| PAGE TEXT |
== Segment start ==

Such a market can be found in Turkey, he said, as it is the closest geographically and would be the most cost-effective, offering transfer possibilities to Europe.
Akyener noted he was doubtful that the Eastern Mediterranean (EastMed) natural gas pipeline to bring gas from Israel to Europe would be realized, arguing that it is not economically viable.
He explained that the EastMed project is not competent enough on technology, legality, security, or economy lines. This is partially because all of the related gas resources need to be transported via pipeline because the gas is from dry fields, which cannot be converted to liquified natural gas (LNG).
“Maybe Turkey will buy all the gas. We have been saying for years that the East Med pipeline project will not be realized. The EU was also aware of this,” he said.
The maritime conflict between Lebanon and Israel over the region is making matters worse by threatening energy security.
Akyener suggested that Turkey’s presence at the table could contribute to resolving problems in the region.
“A pipeline from Israel to Lebanon and from there to the Turkish Republic of Northern Cyprus (TRNC) and Turkey is economically viable,” he said.
“As long as the Greek Cypriot administration agrees to a model in which the TRNC will be recognized, new steps can be taken there as well. Such opportunities can pave the way for both the welfare of the people of the region and in bringing peace to the region,” Akyener added.
In January last year, Greece, Israel, and the Greek Cypriot administration signed a deal on the 1,900 kilometer-long (1,180 miles) EastMed project, planned to run from Israel to Greek Cyprus, Crete, Greece, and finally Italy.
The project is not problem-free as it is very costly and the gas supplies that will cover these costs have not yet been forthcoming.
Many experts concur that the estimated cost of transferring the natural gas would be three times cheaper if the pipeline passed through Turkey.
Although Ankara and Jerusalem expressed their willingness to negotiate on such gas transfer via Turkey, talks never got off the ground.
Experts agree that there are risks with forming an alliance in the Eastern Mediterranean without Turkey’s participation, as is the case with the Eastern Mediterranean Gas Forum.
The forum includes Greece, Israel, the Greek Cyprus administration, Egypt, Italy, Jordan, and Palestine, notably without Turkey, emphasizing the U.S. geopolitical approach to the region.

== Segment end ==

| INFORMATION PROVIDED |
== Segment start ==

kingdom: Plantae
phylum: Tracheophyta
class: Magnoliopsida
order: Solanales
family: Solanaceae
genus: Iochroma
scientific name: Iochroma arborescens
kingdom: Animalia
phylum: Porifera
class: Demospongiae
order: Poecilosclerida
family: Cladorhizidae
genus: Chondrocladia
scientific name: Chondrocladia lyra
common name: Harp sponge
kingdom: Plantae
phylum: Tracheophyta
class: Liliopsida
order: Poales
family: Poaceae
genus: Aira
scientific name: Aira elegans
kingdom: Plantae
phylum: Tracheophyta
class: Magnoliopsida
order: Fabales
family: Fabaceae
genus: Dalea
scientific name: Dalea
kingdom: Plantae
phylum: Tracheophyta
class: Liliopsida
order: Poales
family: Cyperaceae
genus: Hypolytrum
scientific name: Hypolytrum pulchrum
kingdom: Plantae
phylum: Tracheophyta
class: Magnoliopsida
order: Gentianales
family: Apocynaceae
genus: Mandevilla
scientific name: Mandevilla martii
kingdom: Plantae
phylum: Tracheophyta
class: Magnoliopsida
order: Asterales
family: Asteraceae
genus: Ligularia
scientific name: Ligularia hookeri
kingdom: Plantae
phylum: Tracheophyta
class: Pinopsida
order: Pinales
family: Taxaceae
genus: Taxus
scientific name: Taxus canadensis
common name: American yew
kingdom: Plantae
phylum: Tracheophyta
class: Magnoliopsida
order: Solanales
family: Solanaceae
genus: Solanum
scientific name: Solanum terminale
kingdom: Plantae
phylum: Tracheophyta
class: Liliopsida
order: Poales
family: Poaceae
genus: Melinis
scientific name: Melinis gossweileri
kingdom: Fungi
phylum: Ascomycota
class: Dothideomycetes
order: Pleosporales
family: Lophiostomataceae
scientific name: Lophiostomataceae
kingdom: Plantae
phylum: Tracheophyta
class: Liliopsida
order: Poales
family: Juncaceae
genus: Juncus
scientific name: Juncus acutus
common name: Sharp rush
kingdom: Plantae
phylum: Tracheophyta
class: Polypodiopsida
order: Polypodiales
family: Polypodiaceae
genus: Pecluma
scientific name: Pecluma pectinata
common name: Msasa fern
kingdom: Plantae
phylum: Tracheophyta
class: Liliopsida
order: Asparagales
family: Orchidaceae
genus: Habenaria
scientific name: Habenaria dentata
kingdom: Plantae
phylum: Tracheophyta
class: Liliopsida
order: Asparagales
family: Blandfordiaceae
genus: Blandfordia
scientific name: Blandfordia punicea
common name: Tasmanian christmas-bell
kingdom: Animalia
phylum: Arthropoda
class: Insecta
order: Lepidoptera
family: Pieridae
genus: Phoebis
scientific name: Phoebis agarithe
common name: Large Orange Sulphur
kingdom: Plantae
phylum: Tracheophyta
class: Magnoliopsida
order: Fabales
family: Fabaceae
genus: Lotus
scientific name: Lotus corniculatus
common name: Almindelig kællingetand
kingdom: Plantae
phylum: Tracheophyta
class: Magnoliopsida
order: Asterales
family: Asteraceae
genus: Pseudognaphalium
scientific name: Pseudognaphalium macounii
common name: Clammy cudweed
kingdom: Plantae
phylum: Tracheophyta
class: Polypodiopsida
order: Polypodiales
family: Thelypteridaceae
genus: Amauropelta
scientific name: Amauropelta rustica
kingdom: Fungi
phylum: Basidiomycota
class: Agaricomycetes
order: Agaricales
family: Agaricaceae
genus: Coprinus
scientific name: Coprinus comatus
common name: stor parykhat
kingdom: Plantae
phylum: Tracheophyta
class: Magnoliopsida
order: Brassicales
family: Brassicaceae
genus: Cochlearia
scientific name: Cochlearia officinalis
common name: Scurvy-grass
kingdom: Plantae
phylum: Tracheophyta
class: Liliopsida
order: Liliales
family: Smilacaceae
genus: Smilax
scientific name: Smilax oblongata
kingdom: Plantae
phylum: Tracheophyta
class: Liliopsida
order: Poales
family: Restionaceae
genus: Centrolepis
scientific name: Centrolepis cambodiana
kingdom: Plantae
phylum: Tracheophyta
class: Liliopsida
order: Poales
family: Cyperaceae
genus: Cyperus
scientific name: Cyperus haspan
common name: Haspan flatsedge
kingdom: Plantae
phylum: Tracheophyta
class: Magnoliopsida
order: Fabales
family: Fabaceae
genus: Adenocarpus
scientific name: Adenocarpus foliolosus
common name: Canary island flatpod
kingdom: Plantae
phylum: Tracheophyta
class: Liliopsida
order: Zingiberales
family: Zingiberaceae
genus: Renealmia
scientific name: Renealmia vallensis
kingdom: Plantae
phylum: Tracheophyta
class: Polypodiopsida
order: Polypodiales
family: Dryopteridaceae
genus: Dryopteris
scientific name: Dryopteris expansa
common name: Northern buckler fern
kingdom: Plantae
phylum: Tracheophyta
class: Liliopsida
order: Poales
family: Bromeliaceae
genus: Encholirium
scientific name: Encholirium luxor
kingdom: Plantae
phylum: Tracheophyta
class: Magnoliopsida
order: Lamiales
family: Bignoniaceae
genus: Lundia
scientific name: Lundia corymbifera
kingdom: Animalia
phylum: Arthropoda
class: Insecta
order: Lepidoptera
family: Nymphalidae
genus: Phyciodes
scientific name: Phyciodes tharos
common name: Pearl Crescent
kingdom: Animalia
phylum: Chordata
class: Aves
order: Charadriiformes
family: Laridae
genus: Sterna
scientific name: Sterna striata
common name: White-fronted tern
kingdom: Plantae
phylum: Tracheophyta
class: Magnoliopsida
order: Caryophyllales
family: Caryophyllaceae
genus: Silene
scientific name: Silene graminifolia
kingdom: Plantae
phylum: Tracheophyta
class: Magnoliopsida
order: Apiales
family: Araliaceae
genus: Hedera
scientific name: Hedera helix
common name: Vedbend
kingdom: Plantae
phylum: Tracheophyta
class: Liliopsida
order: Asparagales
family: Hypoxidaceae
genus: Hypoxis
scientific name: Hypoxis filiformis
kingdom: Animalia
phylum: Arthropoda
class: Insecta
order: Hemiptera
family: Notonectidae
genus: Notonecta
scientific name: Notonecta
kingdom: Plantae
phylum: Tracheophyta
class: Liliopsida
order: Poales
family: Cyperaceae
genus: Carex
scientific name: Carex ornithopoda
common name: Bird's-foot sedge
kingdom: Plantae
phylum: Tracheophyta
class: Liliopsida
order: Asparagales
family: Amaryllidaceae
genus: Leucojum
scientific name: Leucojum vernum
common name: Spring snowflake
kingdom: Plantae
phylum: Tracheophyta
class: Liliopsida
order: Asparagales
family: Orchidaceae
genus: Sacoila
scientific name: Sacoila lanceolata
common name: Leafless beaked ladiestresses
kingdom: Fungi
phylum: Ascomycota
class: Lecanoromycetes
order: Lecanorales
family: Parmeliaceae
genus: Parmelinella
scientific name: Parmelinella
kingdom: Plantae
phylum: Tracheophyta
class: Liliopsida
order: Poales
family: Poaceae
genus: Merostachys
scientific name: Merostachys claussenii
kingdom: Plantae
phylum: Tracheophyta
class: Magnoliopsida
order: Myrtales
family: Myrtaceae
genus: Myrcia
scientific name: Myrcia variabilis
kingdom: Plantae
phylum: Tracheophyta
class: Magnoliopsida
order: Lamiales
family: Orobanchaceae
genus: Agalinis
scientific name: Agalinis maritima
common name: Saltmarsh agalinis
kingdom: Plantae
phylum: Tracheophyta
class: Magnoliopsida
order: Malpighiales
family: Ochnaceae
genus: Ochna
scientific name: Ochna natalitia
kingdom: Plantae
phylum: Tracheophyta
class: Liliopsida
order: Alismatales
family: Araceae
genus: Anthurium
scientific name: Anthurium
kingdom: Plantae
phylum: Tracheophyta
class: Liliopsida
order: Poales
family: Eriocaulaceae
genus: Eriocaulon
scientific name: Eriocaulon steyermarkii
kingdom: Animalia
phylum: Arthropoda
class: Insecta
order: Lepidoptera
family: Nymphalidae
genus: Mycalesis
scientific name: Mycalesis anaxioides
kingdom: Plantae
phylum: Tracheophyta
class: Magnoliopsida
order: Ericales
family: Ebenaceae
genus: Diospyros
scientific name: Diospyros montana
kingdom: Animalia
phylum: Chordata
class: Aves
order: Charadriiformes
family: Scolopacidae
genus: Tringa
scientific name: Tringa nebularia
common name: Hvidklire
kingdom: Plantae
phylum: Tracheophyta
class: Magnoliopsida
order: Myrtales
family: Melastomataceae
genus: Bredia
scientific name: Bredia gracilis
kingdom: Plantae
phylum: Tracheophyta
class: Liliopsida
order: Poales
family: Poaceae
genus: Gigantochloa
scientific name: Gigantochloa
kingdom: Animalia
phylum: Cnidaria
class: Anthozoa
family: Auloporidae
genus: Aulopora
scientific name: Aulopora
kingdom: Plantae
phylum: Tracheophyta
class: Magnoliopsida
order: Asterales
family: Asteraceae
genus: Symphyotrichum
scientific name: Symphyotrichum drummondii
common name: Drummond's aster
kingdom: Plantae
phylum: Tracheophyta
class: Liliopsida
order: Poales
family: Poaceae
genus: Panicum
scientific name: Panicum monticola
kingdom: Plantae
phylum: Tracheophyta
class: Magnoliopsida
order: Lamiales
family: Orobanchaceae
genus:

== Segment end ==

| REQUIRED ACTION A |
Say whether each statement agrees with the text on the EastMed gas pipeline, answering yes or no and quoting the words of the text that decide it. (i) Greece, Israel, and the Greek Cypriot administration signed a deal on the EastMed project. (ii) Turkey belongs to the Eastern Mediterranean Gas Forum. (iii) The gas for the EastMed project can be converted to LNG.
| REQUIRED ACTION B |
Please carry on with the text on the EastMed gas pipeline, picking up after its last sentence.

| EXPECTED OUTPUT A |
(i) Yes: "Greece, Israel, and the Greek Cypriot administration signed a deal on the 1,900 kilometer-long (1,180 miles) EastMed project"
(ii) No: "notably without Turkey"
(iii) No: "the gas is from dry fields, which cannot be converted to liquified natural gas (LNG)"

| EXPECTED OUTPUT B |
Hosted by Egypt, the forum was founded on Jan. 16, 2019, with the participation of the energy ministers of Greece, Greek Cyprus, Israel, Egypt, Italy and Jordan.
Turkey has consistently contested the Greek Cypriot administration’s unilateral drilling in the Eastern Mediterranean, asserting that the TRNC also has rights to the resources in the area.
Athens and the Greek Cypriots have opposed any move that Turkey has made in its drilling and exploratory campaigns in the Eastern Mediterranean. They have threatened to arrest the crews of any Turkish drillship while enlisting EU leaders to join in on their criticism.
On Nov. 27, 2020, Ankara and Libya’s U.N.-recognized Government of National Accord (GNA) signed two separate pacts that encompass military cooperation and the other maritime boundaries of the two countries in the Eastern Mediterranean.
Effective from Dec. 8, 2020, the maritime pact asserted Turkey’s rights in the Eastern Mediterranean in the face of unilateral drilling by the Greek Cypriot administration.
The island of Cyprus has been mired in a decadeslong struggle between Greek and Turkish Cypriots, despite a series of diplomatic efforts by the U.N. to achieve a comprehensive settlement.
The island has been divided since 1964, when ethnic attacks forced Turkish Cypriots to withdraw into enclaves for their safety. In 1974, a Greek Cypriot coup aiming at Greece's annexation led to Turkey's military intervention as a guarantor. The TRNC was founded in 1983.
The Greek Cypriot administration, backed by Greece, became a member of the European Union in 2004. However, in a referendum that year, most Greek Cypriots rejected a U.N. settlement plan that envisaged a reunited Cyprus joining the EU.